Write! review: The text processor that can remember and redo everything
This program's breakthrough content-persistent, tabbed interface and infinite undo/redo are worth a look even if it has other limitations.
By Jon L. Jacobi
PCWorldAug 18, 2015 6:00 am PDT
At a Glance
It saves all document versions so you can undo or redo infinitely
It automatically opens all the files you were working on last and remembers where you left off
Limited document styles
No support for images, graphics, or tables…just text
Write! has its limitations, but its ability to save all versions for infinite undo/redo, and its ability to take you exactly to where you left off in a document, are conveniences no other competitor can touch.
Innovations, even minor ones, are rare. So here’s to HamsterCoders and its Write! text processor for delivering not one, but two. The first is a riff on the simple, but underutilized idea of content persistence that’s common in Web browsers. The other idea is one that I’ve never seen before—infinite undo/redo over the life of a document. Just these two features deliver a startling productivity bonus.
No-save as save
Ever wondered why we must run a program, then load the recent file we want to work on? It’s an operational two-step that’s become habit. Just like a browser, Write! can automatically re-open all the files that were in use at the end of the previous session. Even better, it re-opens them in the exact state in which you left them—right down to the scroll and cursor positions, and selected text. This saves loads (pun intended) of time and energy.

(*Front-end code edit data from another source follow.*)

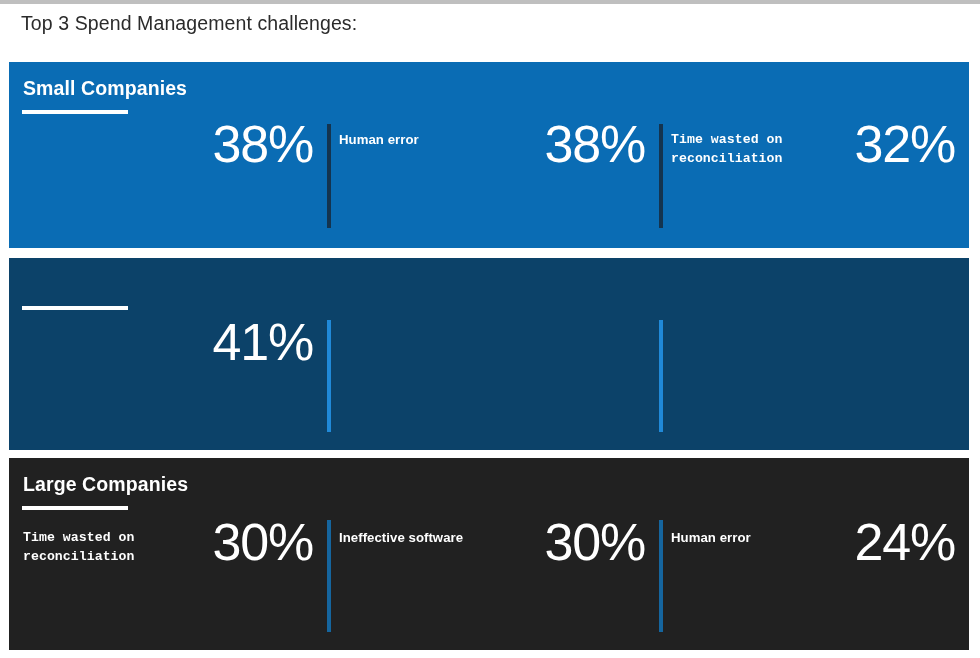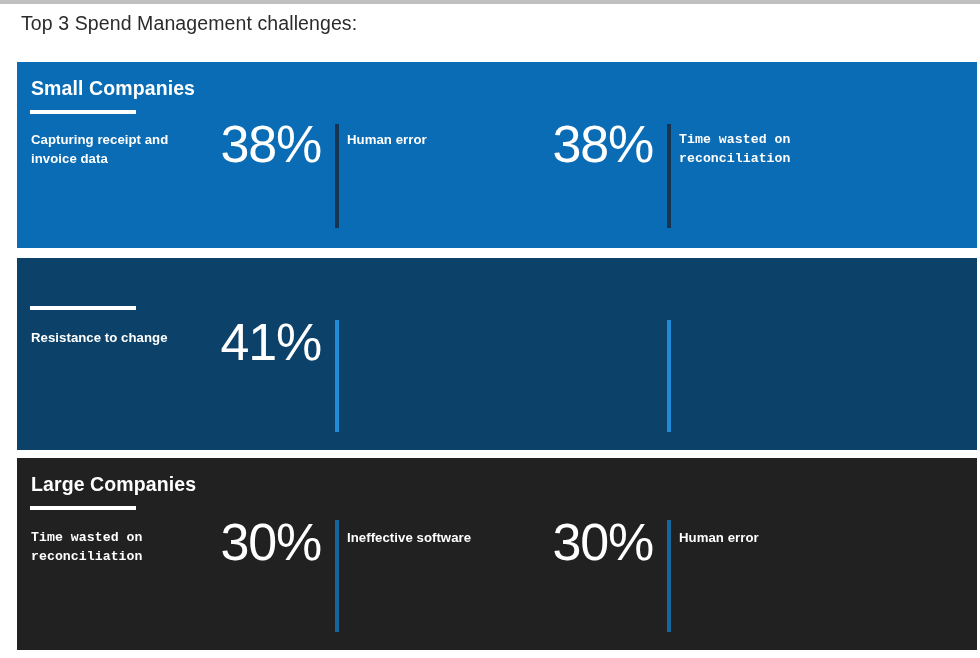--- a/index.html
+++ b/index.html
@@ -52,7 +52,7 @@
   
   .panel {
     position: absolute;
-    left: 8px;
+    left: 0;
     width: 960px;
     box-sizing: border-box;
   }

Write! does all this automatically. Everything is retained by default. There’s no danger, outside of a disk failure, of losing your work.
When you choose to close a file, however, pay attention when Write! asks whether to save. If you say no, your changes are gone, as with any other program, though there’s a ‘trash bin’ in the Pro version that buys more time for recently deleted documents.
To Infinity and beyond
The icing on the Write! cake is its endless undo/redo. It’s all there, from the original blank page to the very last word you wrote—no matter how many times you’ve saved or closed the document. It’s part of the file format. That’s some cool stuff right there.
Aside from Write!’s ground-breaking use of persistence, it’s also a pretty good text editor, despite some omissions. Text scrolling is smooth as butter, and Write! has the same smooth, sliding cursor and selection animation that makes the latest versions of Microsoft Word so pleasant to use.
Write!’s “no-distractions” design offers a full-screen mode with nothing but the text. Even as a window with the menu icon and tabs still visible, the tools are out of the way and the focus is on the words.
With nothing but white space alongside the text and razor-thin borders, however, I often found my eyes wandering. Especially if there were other windows with white backgrounds open. You can leave side panels open on the Pro version, but the developers should really consider a second color for the margins, as in Word.
Write! doesn’t use a predefined page size. Instead, like many of today’s text editors (including Windows’ own Notepad) it re-flows the text as you change the dimensions of the edit window. You can see a minimum of about 8 words per line with the document tabs arrayed to the left, and a maximum of around 20 with the document tabs at the top of the program window. There’s also a simplified word meter at the bottom of the page.
Write! has a good built-in, multi-lingual spell-checker and editing function. There’s a find function, but no replace—the latter is under development. The auto-complete function suffers from excessively tiny white text and off-kilter suggestions; I turned it off.
Context menu links let you look up text selections on the Web (Google, Google Translate, Wikipedia, and the Big Huge Thesaurus). It would be nice if the resulting information were displayed within the program instead of a separate browser, but I’ll admit to quibbling here.
Alas, you aren’t currently allowed to format text in Write! free-form. Instead (and in the Pro version only) HamsterCoders provides styles that it feels are suitable. I like wider line spacing than is available, and the ability to choose fonts myself.
Write! supports and exports in Wiki, Markdown, and Textile formats. However, Write! is currently limited to editing text. There’s no support for images, tables, or other useful elements, though the company says it’s in the works.
I did the majority of my testing with the free beta/legacy version. HamsterCoders recently released a subscription Pro version for $4.99 a month ($50 a year). It includes online storage and grouping of documents; whole-document styles; cloud-based persistent editing across multiple computers (another reason persistence is going to take off). As of this writing there’s a free early-access preview of the Pro version available. Just sign up for an account (no financial data is required) and you can test it until this November. It seemed stable in my limited hands-on.
Take a look
It’s rare to find a piece of software that brings anything really new to the table. Write! does. Its content persistence and unlimited redo/undo over multiple sessions are brilliant. Despite limitations in other areas, it’s worth a try.